* Texto base *
-*-*-
A MALANDRAGEM DO VIL METAL
(alguns episódios pessoais e públicos
de como o dinheiro pode nos causar amor e ódio)
"Money, so they say
Is the root
of all evil today
But if you
ask for a rise
It's no
surprise that they're giving none away"
(Roger Waters - "Money", canção do lendário álbum The
Dark Side of The Moon [1973], do Pink Floyd)
Minha relação com o dinheiro sempre foi muito
difícil. Complicada mesmo, tal qual uma relação intempestiva de dois amantes
que se amam muito e que vivem em pé de guerra permanente.
Já fiz coisas horrorosas por não ter o tal do vil
metal em mãos para adquirir algo. Já fiz coisas indignas, cedendo às tiranias
dos outros, para poder garantir um pingo de estabilidade financeira.
-*-*-
* Lista de dados *
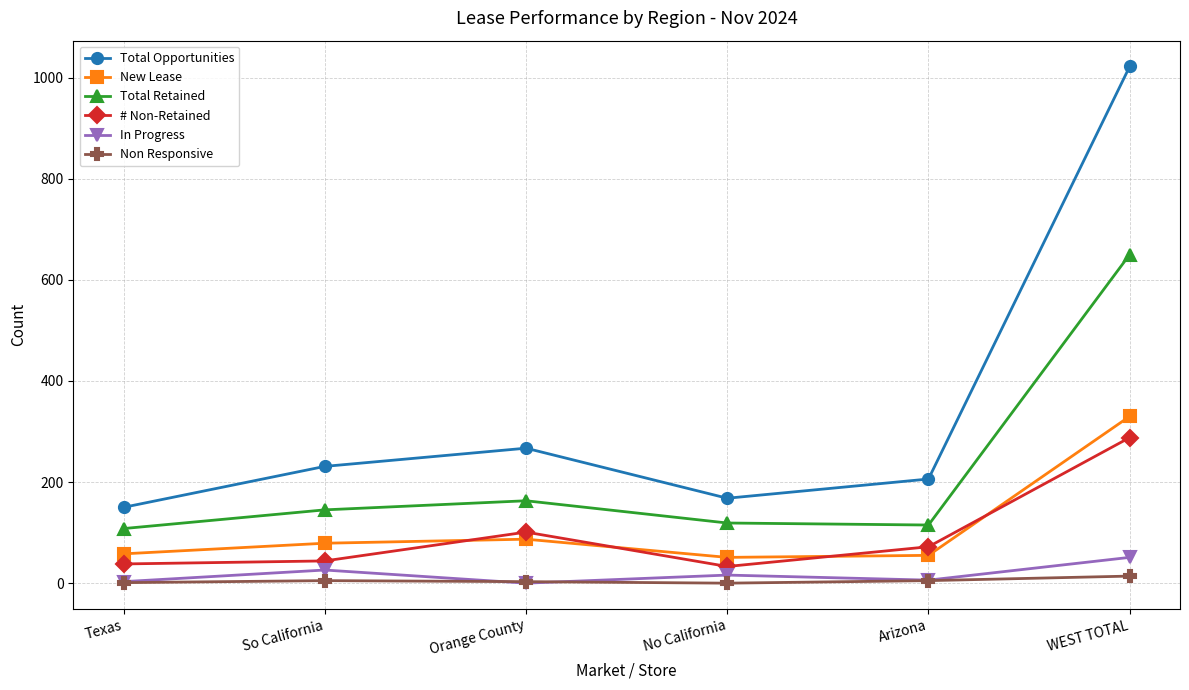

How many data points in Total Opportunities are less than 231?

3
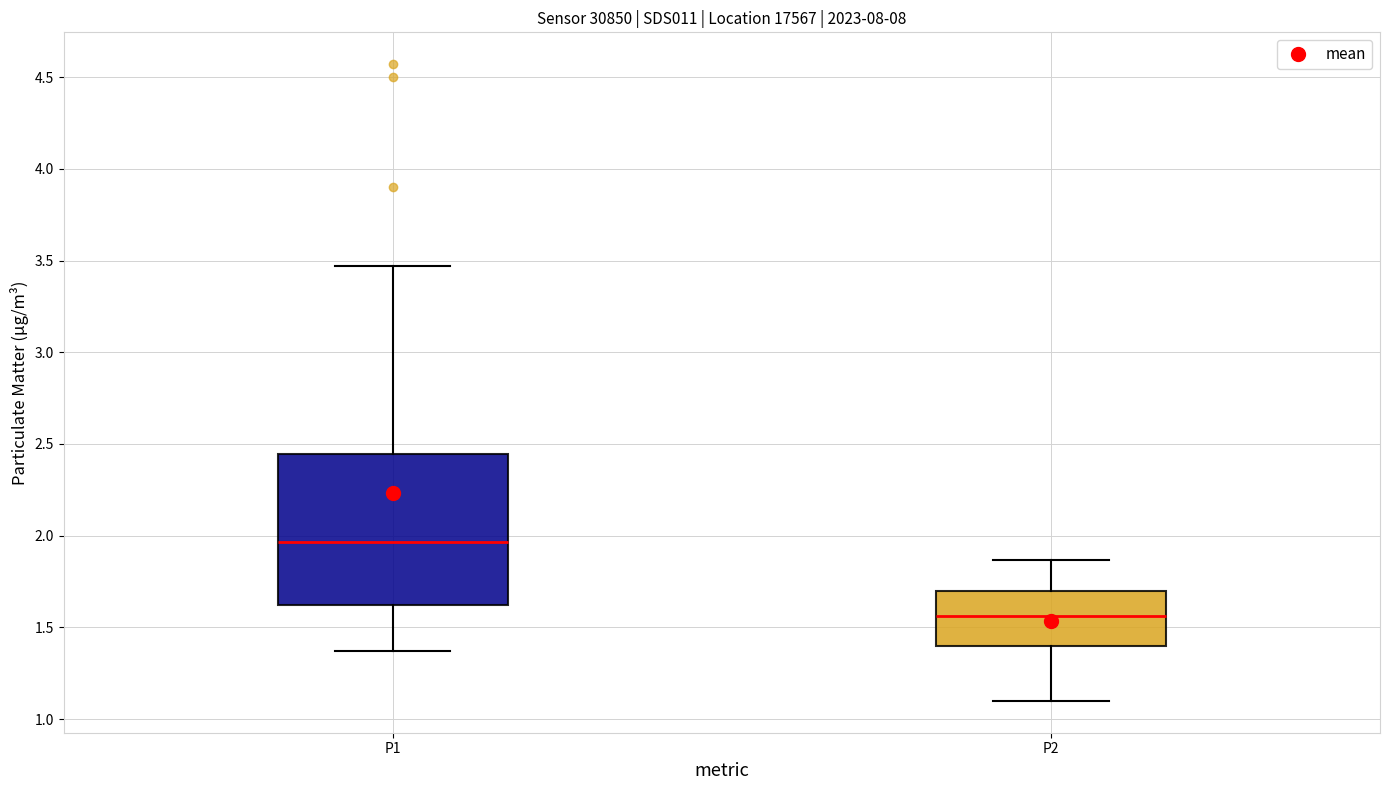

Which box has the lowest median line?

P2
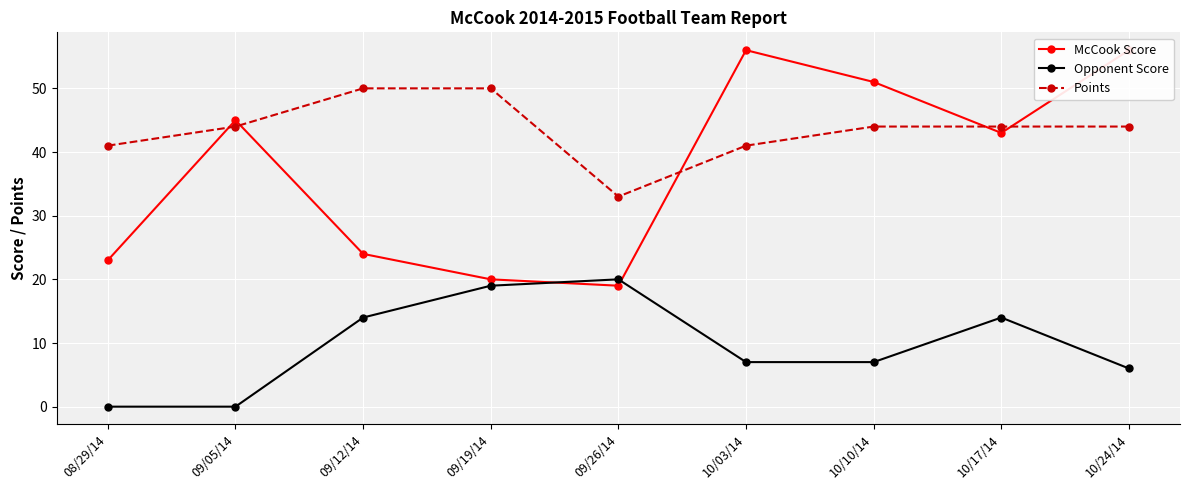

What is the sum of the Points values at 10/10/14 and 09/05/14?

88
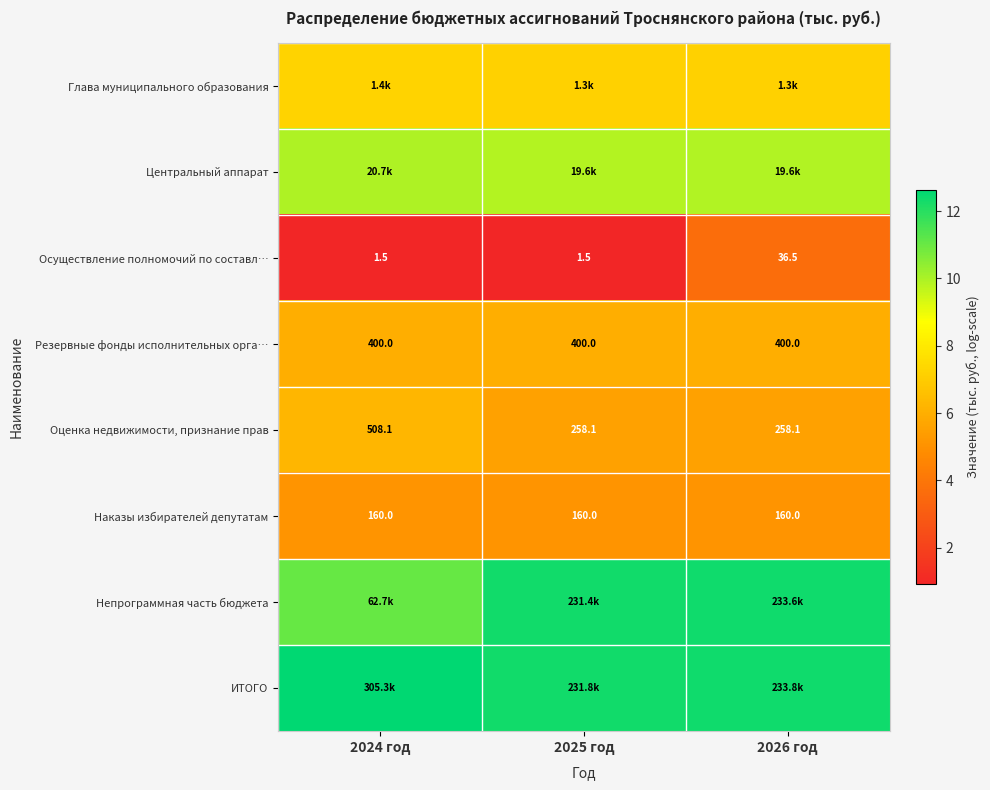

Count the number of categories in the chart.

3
-*-*-
* Tarefa A *
No texto sobre dinheiro, a que é comparada a relação de quem narra com o dinheiro?
* Tarefa B *
Prossiga o texto sobre dinheiro a partir da última frase apresentada.
Os itens não têm nenhum papel aqui.

* Resposta da tarefa A *
A uma relação intempestiva de dois amantes que se amam muito e que vivem em pé de guerra permanente.

* Resposta da tarefa B *
Consequência direta? Chegar à conclusão do quanto eu me anulei para poder
satisfazer às demandas do mercado do qual eu faço parte - no caso, a educação
privada. Consequência indireta? Minha qualidade de vida se tornou bastante
comprometida ao ter que trabalhar todas às noites e durante meus finais de
semana durante anos.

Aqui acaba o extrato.